There is a designated programme lead who is responsible for the scheme within the setting.
A model agreement outlining the responsibilities of partners has been completed and signed by all partners.
Support and training are available for staff to deliver the programme, including infection prevention and control procedures. Training is recorded and monitored.
Permission/consent is sought from parents or carers for their children to take part in the scheme and records are maintained.
Quality assurance assessments are carried out by staff each term and by the provider team annually and documented using a quality assurance checklist.
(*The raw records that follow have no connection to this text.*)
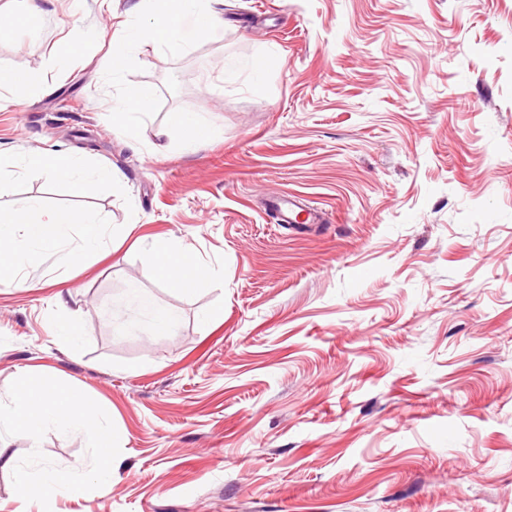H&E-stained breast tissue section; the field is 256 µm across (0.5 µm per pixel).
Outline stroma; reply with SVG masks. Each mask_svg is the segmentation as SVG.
Returning <instances> with one entry per match:
<instances>
[{
    "instance_id": "1",
    "label": "stroma",
    "mask_w": 512,
    "mask_h": 512,
    "mask_svg": "<svg viewBox=\"0 0 512 512\" xmlns=\"http://www.w3.org/2000/svg\"><path fill=\"white\" fill-rule=\"evenodd\" d=\"M133 3L38 0L43 38L0 41V71L37 81L0 107V154H78L121 180L77 196L26 170L0 190L2 210L40 195L111 235L85 255L72 228L0 268V401L57 378L121 447L109 489L46 509L0 469V512H512V0H224L219 40L132 51L128 84L153 91L132 140L102 70ZM255 57L260 78L226 75ZM184 112L211 132L155 152ZM284 194L323 222H280ZM156 240L220 284L160 280ZM132 282L179 312L172 330L114 334L104 310ZM67 319L79 349L49 334ZM0 441L91 464L76 434Z\"/></svg>"
}]
</instances>
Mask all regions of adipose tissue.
<instances>
[{
    "mask_svg": "<svg viewBox=\"0 0 512 512\" xmlns=\"http://www.w3.org/2000/svg\"><path fill=\"white\" fill-rule=\"evenodd\" d=\"M222 0H136L130 17L113 41V50L104 67L105 79L116 88L112 99V122L127 135H134L150 116L153 94L150 88L127 85L126 57L135 46L147 45L154 50L177 54L202 38L220 37L224 19L217 9ZM39 168L51 179L64 180L70 190L84 195L111 184V169L88 159L61 157L48 150L13 155L0 163V182L12 172ZM80 231L83 247L96 251L106 244L107 225L98 214L84 211H54L48 209L42 197L22 200L17 207L0 211V254L9 253L14 266H22L29 256L56 248L65 229ZM145 260L164 280L195 288L219 282L218 272L208 265L191 264L186 254L164 243L152 244ZM113 307L136 310L135 319L117 322L115 333L123 335L142 327L152 333L173 328L179 314L160 305L137 285L128 288L112 300Z\"/></svg>",
    "mask_w": 512,
    "mask_h": 512,
    "instance_id": "1",
    "label": "adipose tissue"
}]
</instances>
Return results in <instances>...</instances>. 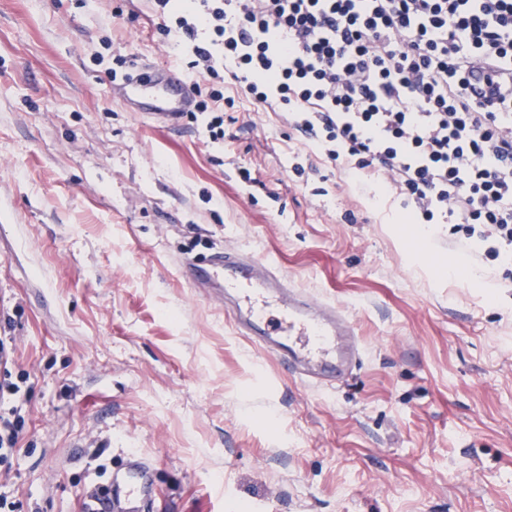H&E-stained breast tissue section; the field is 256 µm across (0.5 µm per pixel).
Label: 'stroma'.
<instances>
[{"mask_svg": "<svg viewBox=\"0 0 512 512\" xmlns=\"http://www.w3.org/2000/svg\"><path fill=\"white\" fill-rule=\"evenodd\" d=\"M149 0H0V322L28 375L0 495L79 512L97 468L154 467L152 512H512V281L422 249L402 196L338 169L275 108L224 138L139 121L112 58L179 62ZM342 305L353 378L310 390L179 274L212 247Z\"/></svg>", "mask_w": 512, "mask_h": 512, "instance_id": "35a3bbf8", "label": "stroma"}]
</instances>
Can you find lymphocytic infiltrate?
Instances as JSON below:
<instances>
[{
  "mask_svg": "<svg viewBox=\"0 0 512 512\" xmlns=\"http://www.w3.org/2000/svg\"><path fill=\"white\" fill-rule=\"evenodd\" d=\"M224 137V86L457 244L512 259V0H151ZM485 65L495 97L468 92Z\"/></svg>",
  "mask_w": 512,
  "mask_h": 512,
  "instance_id": "lymphocytic-infiltrate-1",
  "label": "lymphocytic infiltrate"
}]
</instances>
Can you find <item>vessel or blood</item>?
Returning a JSON list of instances; mask_svg holds the SVG:
<instances>
[{
	"label": "vessel or blood",
	"mask_w": 512,
	"mask_h": 512,
	"mask_svg": "<svg viewBox=\"0 0 512 512\" xmlns=\"http://www.w3.org/2000/svg\"><path fill=\"white\" fill-rule=\"evenodd\" d=\"M113 88L128 111L169 129L182 124L194 99L184 71L152 60L115 79ZM180 273L231 309L242 335L289 358L291 370L316 367L311 377L316 388L349 376L364 351L356 330L336 306L298 289L275 263L248 250L219 248L184 257ZM151 471L148 461L129 455L125 464L113 468L106 493L86 496L84 512H149L154 503Z\"/></svg>",
	"instance_id": "b4317fda"
}]
</instances>
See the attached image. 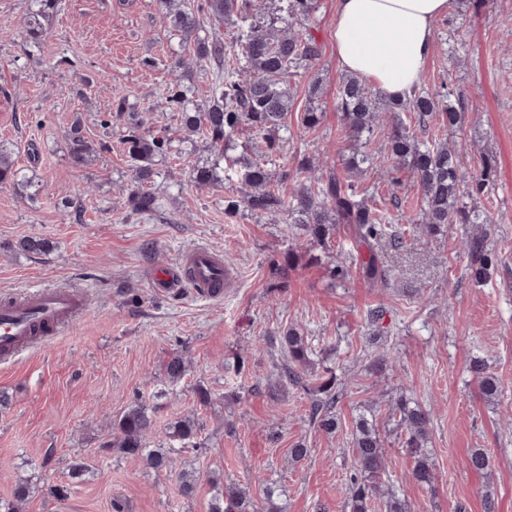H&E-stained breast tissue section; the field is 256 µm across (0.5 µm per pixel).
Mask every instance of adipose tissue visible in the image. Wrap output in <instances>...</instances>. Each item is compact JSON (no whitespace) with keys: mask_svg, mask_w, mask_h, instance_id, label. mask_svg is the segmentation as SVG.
<instances>
[{"mask_svg":"<svg viewBox=\"0 0 512 512\" xmlns=\"http://www.w3.org/2000/svg\"><path fill=\"white\" fill-rule=\"evenodd\" d=\"M448 0H336L332 37L348 74L385 97L410 92L434 49Z\"/></svg>","mask_w":512,"mask_h":512,"instance_id":"1","label":"adipose tissue"}]
</instances>
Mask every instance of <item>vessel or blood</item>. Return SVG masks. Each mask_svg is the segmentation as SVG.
Instances as JSON below:
<instances>
[{
	"label": "vessel or blood",
	"mask_w": 512,
	"mask_h": 512,
	"mask_svg": "<svg viewBox=\"0 0 512 512\" xmlns=\"http://www.w3.org/2000/svg\"><path fill=\"white\" fill-rule=\"evenodd\" d=\"M162 294L191 291L195 296L222 301L232 284L222 253L198 246L182 253L171 268L158 271L152 280ZM84 302L71 288L35 287L10 304H0V360L9 361L34 342L35 334L51 337L82 313Z\"/></svg>",
	"instance_id": "1"
}]
</instances>
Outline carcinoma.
Wrapping results in <instances>:
<instances>
[{
  "mask_svg": "<svg viewBox=\"0 0 512 512\" xmlns=\"http://www.w3.org/2000/svg\"><path fill=\"white\" fill-rule=\"evenodd\" d=\"M24 17V31L29 46L39 47L44 33V21L58 6V0H28ZM273 13H248L240 0H205L193 8L186 0H158L170 36L192 48L194 58L209 64L215 74L212 94L204 105L194 103V84L185 81L187 62L182 57L171 60L170 68L177 77L169 88L167 103L180 114L183 136L146 134L139 113L126 106L125 98L116 100L112 118L123 123L124 151L133 172V185L127 202L133 215H151L161 208V197L153 190L160 172L156 158L179 155L182 148L175 142H184L196 134L204 136L205 149L214 160L190 171L191 181L199 186H211L223 181L220 173L231 171L227 179H236L237 186L224 198V212L237 214L248 211L253 215L288 216V223L298 224L309 243L326 241L336 225L349 226L352 243L360 256L358 269L364 282L371 287L389 285L390 272L383 268L373 251L376 242L385 239L395 249L406 245L405 232L394 227L387 212L379 209L366 196L355 180V174L365 167H388L393 173L391 184H401L398 172L410 168L421 199L420 213L412 231L435 236L448 224L487 223L480 219L475 208H467L460 197L485 194L486 175L471 172L460 146L446 141L430 142L410 130L402 118L404 113L417 116L418 123L438 114L444 124L454 127L461 120L464 107L449 100V94L431 93L417 85L406 99H383L368 84L354 76H345L339 82L336 97L345 135L353 141L370 136L375 129L388 125L385 152H354L344 163V172L316 174L317 166L310 157L300 156L297 165L280 168L274 175L284 143L288 140L286 117L294 103L296 78L316 65L322 56V43L312 33L318 11V0H277ZM208 16L209 22L203 21ZM240 30L241 46L235 57H226L223 30ZM323 94V80L314 76L307 84V106L300 115L301 124L315 128L322 122V112L315 101ZM262 139L264 158L246 161L233 158L228 151L249 148L253 137ZM71 157L77 166L84 165L97 153L95 144L85 140L77 129L70 138ZM288 184L289 194L283 195L274 181ZM31 181L18 167L14 152L0 144V186L20 190ZM461 247L471 256L473 278L481 283L488 277L495 254L488 235H469L461 239ZM354 257L337 256L333 276L340 285L352 274ZM284 361L280 365L274 388L287 390L301 387L311 395V421L326 434L336 432L338 419L336 404V374L333 368L321 366L314 359V347L302 328L290 326L277 336ZM471 370L479 380L486 400H494L499 393L498 379L488 371L482 360H475ZM166 372L173 382L181 381L188 372V364L181 354H174L166 364ZM389 419L400 429L401 448L411 459V479L425 487H432L435 464L428 449L430 441L431 410L419 403L398 399L390 409ZM154 410L136 402L112 420L110 438L103 447L115 448L126 457L142 465L159 470L173 468L175 456L185 444L196 439L199 426L195 418L183 416L165 430L164 438L155 441ZM469 467L482 475L491 472L489 453L473 449L468 456ZM385 472V444L380 426L373 412L366 410L355 419L351 440V466L345 494L349 512H373L380 502L381 512H411V505L395 486L383 481ZM181 495L192 498L198 489L197 476L183 470L178 473ZM264 505L256 507L249 487L236 484H212L213 494L209 512H287L280 499L275 480L263 481ZM31 486L20 478L15 483L13 498L0 503V512H22Z\"/></svg>",
  "mask_w": 512,
  "mask_h": 512,
  "instance_id": "1",
  "label": "carcinoma"
}]
</instances>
Monitoring should include observation of the toothbrushing session; discussion of the toolkit guidance with the key settings designated lead; (OHC?) feedback to the overall programme lead and arrangement of a follow-up visit.
There is access to a named dental professional for advice if needed.

Effective Preventative Practice

Fluoride toothpaste containing 1,350 to 1,500ppm fluoride is used in the toothbrushing programme.
Correct amount of toothpaste is used: - Children under three years of age have a smear of paste applied to their brush - Children over three have a pea-sized amount of paste applied to their brush
Children are supervised by an adult during brushing.
Children should be discouraged from swallowing toothpaste during or after brushing their teeth.
After brushing, children spit out residual toothpaste and don’t rinse.
Toothbrushes are replaced termly or once the bristles become splayed, or if they fall on the floor.
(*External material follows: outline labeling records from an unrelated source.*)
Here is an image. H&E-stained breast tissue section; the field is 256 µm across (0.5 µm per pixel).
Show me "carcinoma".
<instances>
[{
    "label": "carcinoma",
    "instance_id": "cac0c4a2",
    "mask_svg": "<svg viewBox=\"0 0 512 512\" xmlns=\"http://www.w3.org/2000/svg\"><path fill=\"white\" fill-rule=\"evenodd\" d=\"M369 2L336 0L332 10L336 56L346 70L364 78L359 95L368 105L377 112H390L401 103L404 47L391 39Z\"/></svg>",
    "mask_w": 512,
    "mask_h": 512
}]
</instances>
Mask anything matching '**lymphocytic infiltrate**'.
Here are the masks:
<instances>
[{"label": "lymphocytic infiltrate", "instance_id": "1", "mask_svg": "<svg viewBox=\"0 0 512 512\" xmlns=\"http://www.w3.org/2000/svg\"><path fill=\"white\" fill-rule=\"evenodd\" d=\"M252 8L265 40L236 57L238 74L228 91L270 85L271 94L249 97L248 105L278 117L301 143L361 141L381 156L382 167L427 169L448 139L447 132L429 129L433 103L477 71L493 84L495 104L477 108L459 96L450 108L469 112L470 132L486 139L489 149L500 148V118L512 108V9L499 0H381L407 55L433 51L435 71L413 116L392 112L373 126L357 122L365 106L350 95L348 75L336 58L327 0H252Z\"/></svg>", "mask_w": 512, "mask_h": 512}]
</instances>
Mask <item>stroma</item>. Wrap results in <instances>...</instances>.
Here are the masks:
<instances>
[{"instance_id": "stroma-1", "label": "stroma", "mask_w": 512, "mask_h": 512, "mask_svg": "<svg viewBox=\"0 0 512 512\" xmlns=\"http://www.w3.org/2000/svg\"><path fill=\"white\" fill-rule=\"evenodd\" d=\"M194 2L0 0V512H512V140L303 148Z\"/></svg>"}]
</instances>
Infection Prevention and Control

Supervisors wash their hands before and after the toothbrushing session and cover any cuts, abrasions or breaks in their skin with a waterproof dressing before commencing a toothbrushing session.
Toothbrushes are individually identifiable for each child.
Where toothpaste is shared a supervisor dispenses it onto a clean surface such as a paper towel.
Toothbrushes are stored in appropriate storage systems or ventilated holders that enable brushes to stand in the upright position and ensure that toothbrushes do not contact each other to avoid contamination.
Storage systems display symbols corresponding with those on the toothbrushes to allow individual identification.
Storage systems are stored within a designated toothbrush storage trolley or in a clean, dry cupboard. Storage systems in toilet areas must have manufacturer’s covers which allow the free flow of air and be stored at adult height or in a suitable toothbrush storage trolley.
Storage systems, trolleys and storage areas are cleaned, rinsed, and dried at least once a week (more if soiled) by staff using warm water and household detergent.
Storage systems are regularly checked for cracks, scratches or rough surfaces and replaced if required.
Toothbrushes should not be washed together in the sink.
Toothbrushes that fall on the floor are discarded.